● Assignment: How many lines in the material below include the word "Left"? Give only the number.

● Listed records:
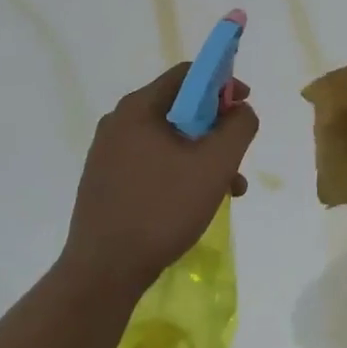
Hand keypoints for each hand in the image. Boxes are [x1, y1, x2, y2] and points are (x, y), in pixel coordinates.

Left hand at [60, 65, 257, 296]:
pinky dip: (180, 172)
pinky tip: (197, 203)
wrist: (103, 273)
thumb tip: (241, 109)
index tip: (243, 108)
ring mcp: (108, 153)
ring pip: (169, 140)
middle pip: (180, 108)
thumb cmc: (162, 209)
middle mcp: (119, 122)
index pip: (188, 74)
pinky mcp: (106, 182)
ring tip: (229, 189)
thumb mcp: (215, 164)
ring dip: (203, 156)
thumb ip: (239, 126)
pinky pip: (152, 163)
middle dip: (217, 129)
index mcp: (139, 107)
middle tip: (238, 157)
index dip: (223, 84)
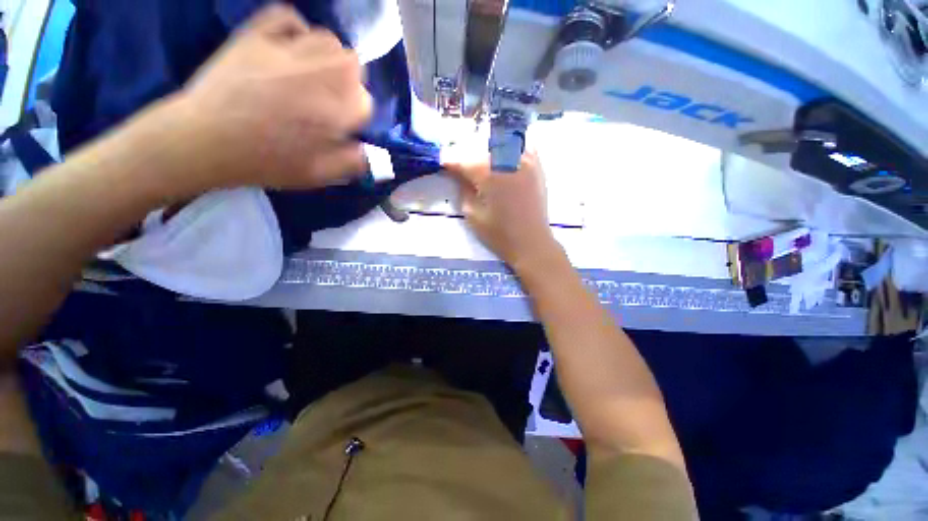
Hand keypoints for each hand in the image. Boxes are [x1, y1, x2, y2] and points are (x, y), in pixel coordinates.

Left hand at [176, 5, 372, 190]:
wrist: (204, 140)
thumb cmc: (267, 161)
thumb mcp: (319, 175)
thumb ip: (354, 163)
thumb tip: (372, 152)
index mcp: (336, 110)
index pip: (365, 103)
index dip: (355, 117)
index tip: (341, 127)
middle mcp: (319, 74)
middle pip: (353, 66)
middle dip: (348, 84)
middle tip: (329, 100)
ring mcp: (286, 49)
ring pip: (327, 40)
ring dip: (328, 58)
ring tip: (312, 76)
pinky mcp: (256, 35)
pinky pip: (287, 16)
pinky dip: (295, 28)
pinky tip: (291, 47)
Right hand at [445, 151, 559, 270]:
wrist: (531, 242)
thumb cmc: (499, 234)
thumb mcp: (473, 215)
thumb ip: (463, 189)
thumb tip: (458, 175)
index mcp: (489, 174)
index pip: (464, 161)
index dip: (451, 162)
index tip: (443, 164)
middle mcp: (508, 160)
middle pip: (482, 148)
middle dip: (468, 154)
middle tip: (461, 165)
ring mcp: (526, 160)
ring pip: (502, 141)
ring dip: (488, 147)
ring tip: (481, 158)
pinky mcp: (537, 166)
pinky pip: (523, 146)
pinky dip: (512, 146)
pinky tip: (505, 154)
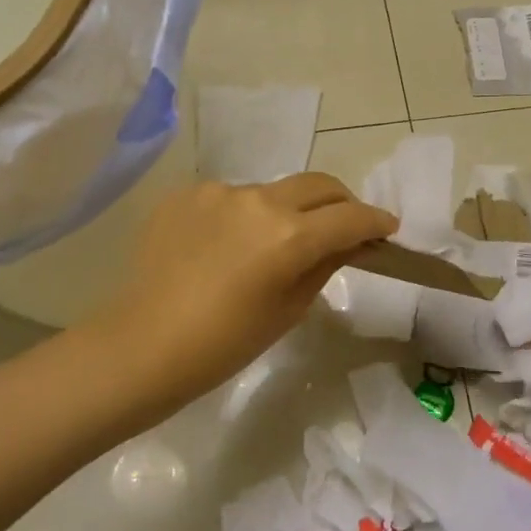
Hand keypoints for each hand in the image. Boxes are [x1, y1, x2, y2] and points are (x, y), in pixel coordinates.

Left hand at [95, 174, 397, 415]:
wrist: (142, 346)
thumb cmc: (224, 344)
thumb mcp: (288, 310)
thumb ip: (324, 265)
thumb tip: (347, 242)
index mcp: (289, 235)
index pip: (350, 217)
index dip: (376, 221)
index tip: (388, 228)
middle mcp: (258, 200)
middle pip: (318, 184)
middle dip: (341, 202)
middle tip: (346, 224)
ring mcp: (219, 192)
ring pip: (272, 191)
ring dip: (286, 211)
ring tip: (272, 244)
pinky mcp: (187, 194)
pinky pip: (230, 198)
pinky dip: (242, 216)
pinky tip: (225, 247)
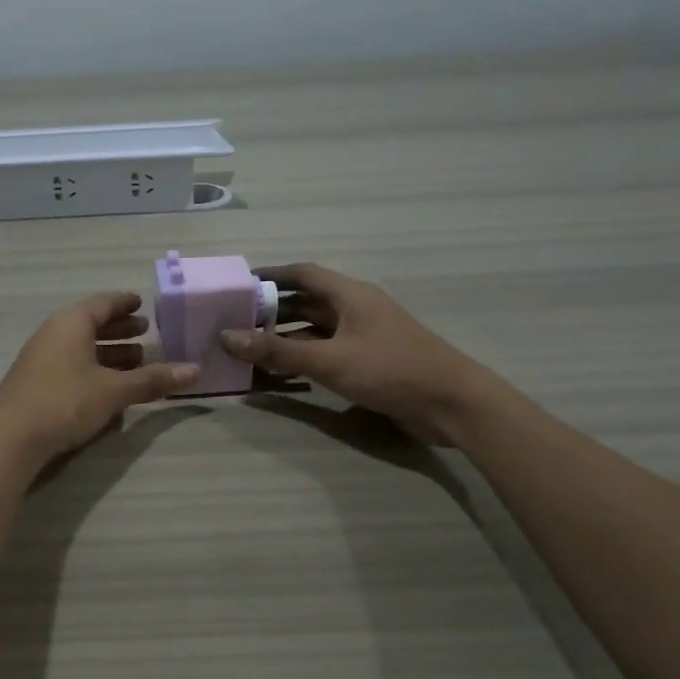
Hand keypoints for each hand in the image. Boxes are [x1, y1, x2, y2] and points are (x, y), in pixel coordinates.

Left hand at [0, 292, 198, 465]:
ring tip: (135, 362)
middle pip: (91, 324)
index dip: (124, 303)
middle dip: (119, 330)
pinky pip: (71, 364)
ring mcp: (40, 358)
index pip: (103, 303)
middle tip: (145, 333)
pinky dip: (93, 368)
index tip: (142, 303)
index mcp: (71, 323)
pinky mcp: (35, 382)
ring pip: (81, 347)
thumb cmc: (65, 401)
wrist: (10, 438)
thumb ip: (153, 380)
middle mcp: (53, 333)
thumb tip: (195, 370)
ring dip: (108, 352)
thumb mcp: (114, 390)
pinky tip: (109, 387)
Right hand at [218, 263, 498, 443]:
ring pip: (316, 329)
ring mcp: (364, 336)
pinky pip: (327, 352)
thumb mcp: (329, 360)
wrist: (452, 404)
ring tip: (249, 347)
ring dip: (286, 337)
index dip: (271, 275)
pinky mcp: (370, 362)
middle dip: (272, 310)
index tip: (239, 284)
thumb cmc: (390, 370)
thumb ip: (278, 350)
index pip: (303, 274)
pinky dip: (303, 357)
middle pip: (307, 302)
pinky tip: (281, 372)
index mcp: (350, 295)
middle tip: (235, 321)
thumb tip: (227, 337)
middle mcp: (356, 309)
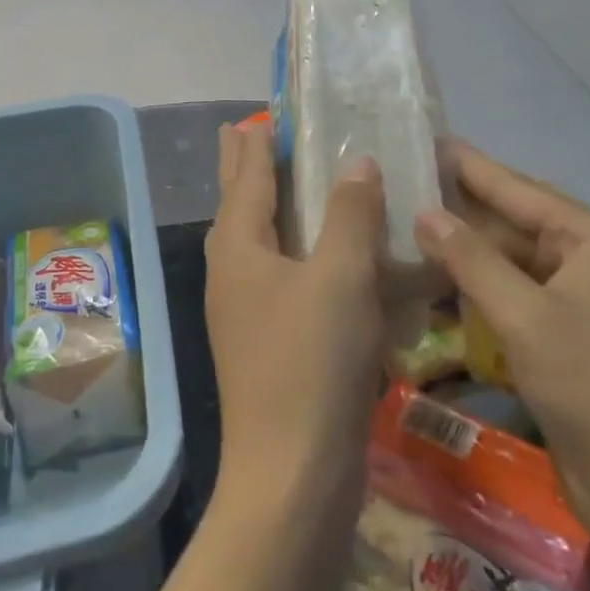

● Problem solution: 4